Task details: Go through the listing below, count the lines that contain "front", and state the number alone.
----- Material provided -----
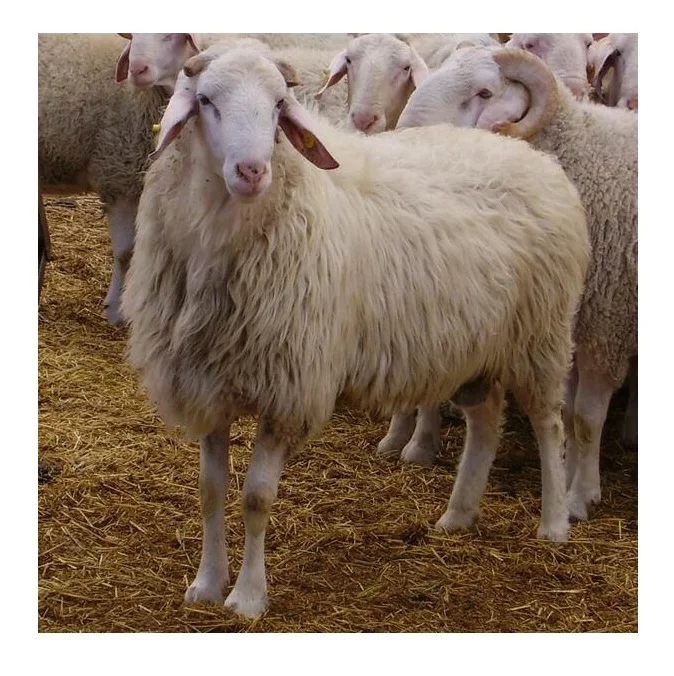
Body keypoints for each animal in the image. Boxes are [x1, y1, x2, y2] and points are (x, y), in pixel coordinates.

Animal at [122, 46, 590, 618]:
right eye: (206, 100)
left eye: (279, 105)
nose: (253, 171)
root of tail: (531, 156)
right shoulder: (209, 381)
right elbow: (210, 490)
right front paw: (207, 584)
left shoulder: (289, 388)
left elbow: (256, 497)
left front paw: (248, 597)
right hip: (474, 346)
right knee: (484, 423)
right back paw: (458, 515)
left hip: (542, 333)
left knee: (549, 425)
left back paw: (554, 524)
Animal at [397, 46, 637, 518]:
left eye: (485, 92)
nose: (406, 135)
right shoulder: (567, 323)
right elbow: (567, 414)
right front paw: (569, 478)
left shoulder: (607, 324)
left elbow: (586, 419)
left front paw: (580, 498)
-----
Written solution: 4